Build the element without validation

from pyaml.common.element import Element

element1 = Element('Q3M2D1R','Q3M2D1R','test description')
>> Element(description='test description', name='Q3M2D1R', lattice_names='Q3M2D1R', peer=None)

element2 = Element(45687,'Q3M2D1R','test description')
>> Element(description='test description', name=45687, lattice_names='Q3M2D1R', peer=None)

Do validation before building the element

from pydantic import TypeAdapter

data1 = {
    "name": "Q3M2D1R",
    "description": "test description",
}

data2 = {
    "name": 45557,
    "description": "test description",
}

element_adapter = TypeAdapter(Element)

element1 = element_adapter.validate_python(data1)
>> Element(description='test description', name='Q3M2D1R', lattice_names='Q3M2D1R', peer=None)

element2 = element_adapter.validate_python(data2)
>> ValidationError...

Generate JSON schema

import json

schema = element_adapter.json_schema()
print(json.dumps(schema, indent=2))

>>
{
  "properties": {
    "name": {
      "title": "Name",
      "type": "string"
    },
    "lattice_names": {
      "anyOf": [
        {
          "type": "string"
        },
        {
          "type": "null"
        }
      ],
      "title": "Lattice Names"
    },
    "description": {
      "anyOf": [
        {
          "type": "string"
        },
        {
          "type": "null"
        }
      ],
      "title": "Description"
    }
  },
  "required": [
    "name"
  ],
  "type": "object"
}

This is what I have found so far:

Pros:

  • A ConfigModel is no longer needed. You can create an object of a domain class directly.

  • You can use the domain classes directly in nested models and the validation will automatically work as for types already supported by pydantic. For example:

    class Magnet:
        model: MagnetModel
  • Generating JSON schemas work as if the type would be already supported by pydantic.

  • The user can first write the domain class and when they are happy with the business logic they can think about the validation.

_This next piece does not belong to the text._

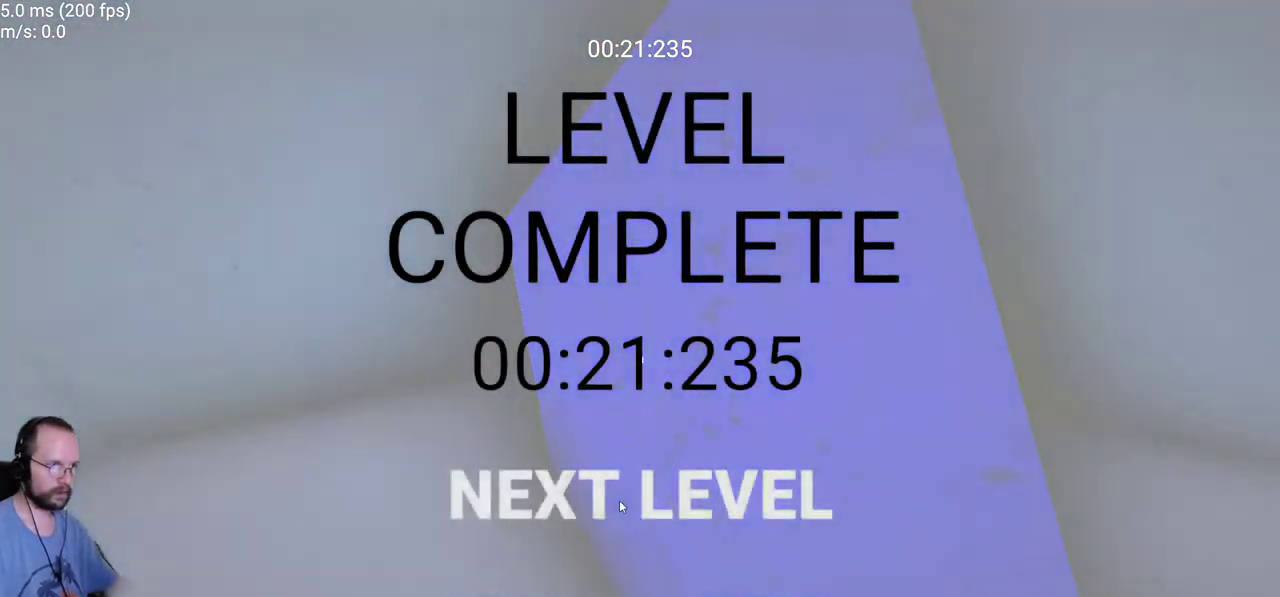
{"keys": ["w"], "mouse": [], "events": [[50, "w", "up"], [150, "mouse_left", "down"], [200, "mouse_left", "up"], [383, "w", "down"]]}
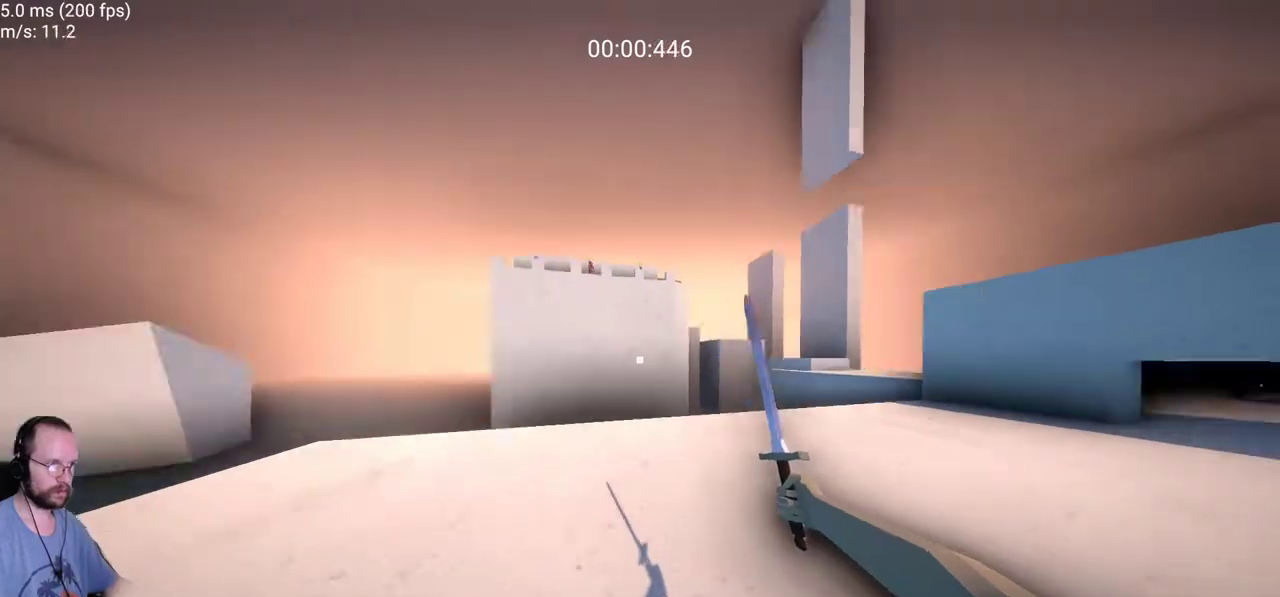
{"keys": ["a", "w"], "mouse": [], "events": [[250, "a", "down"]]}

  • Automatically adding __get_pydantic_core_schema__ to a class is easy with the decorator. This also makes pydantic a loose dependency since you can choose to not use the decorator and the domain class will be pydantic free.

Cons:

  • For validation of nested structures to work in the same way as for other types __get_pydantic_core_schema__ doesn't only need to return the schema, but also do the validation and build an object of the class. It is possible to have __get_pydantic_core_schema__ to only return the schema but the class will then not fully behave as expected by pydantic. Instead of

    class Magnet:
        model: MagnetModel

    it will give

    class Magnet:
        model: dict

This means that __get_pydantic_core_schema__ doesn't only add validation functionality to the class but also starts acting as a factory and the separation of concerns is not good. It is possible to ignore this and just return the schema but it might become confusing to have some types following the principles of pydantic and some not.

  • The decorator relies on the constructor having annotations. It will throw an error if there is a field which doesn't have one but potentially this can be a source of bugs since it is only caught at runtime.

  • Not sure how well this will work for more complicated constructors. However, it is always possible for a user to not use the decorator and instead write their own __get_pydantic_core_schema__ in the class. But that requires some pydantic knowledge.

@TeresiaOlsson TeresiaOlsson marked this pull request as draft June 8, 2026 13:30
@TeresiaOlsson

TeresiaOlsson commented Jun 8, 2026

Copy link
Copy Markdown
Contributor Author

@JeanLucPons and @gupichon Can you take a look at what I tested? I only made the changes for Element to get a limited case and see how well it works.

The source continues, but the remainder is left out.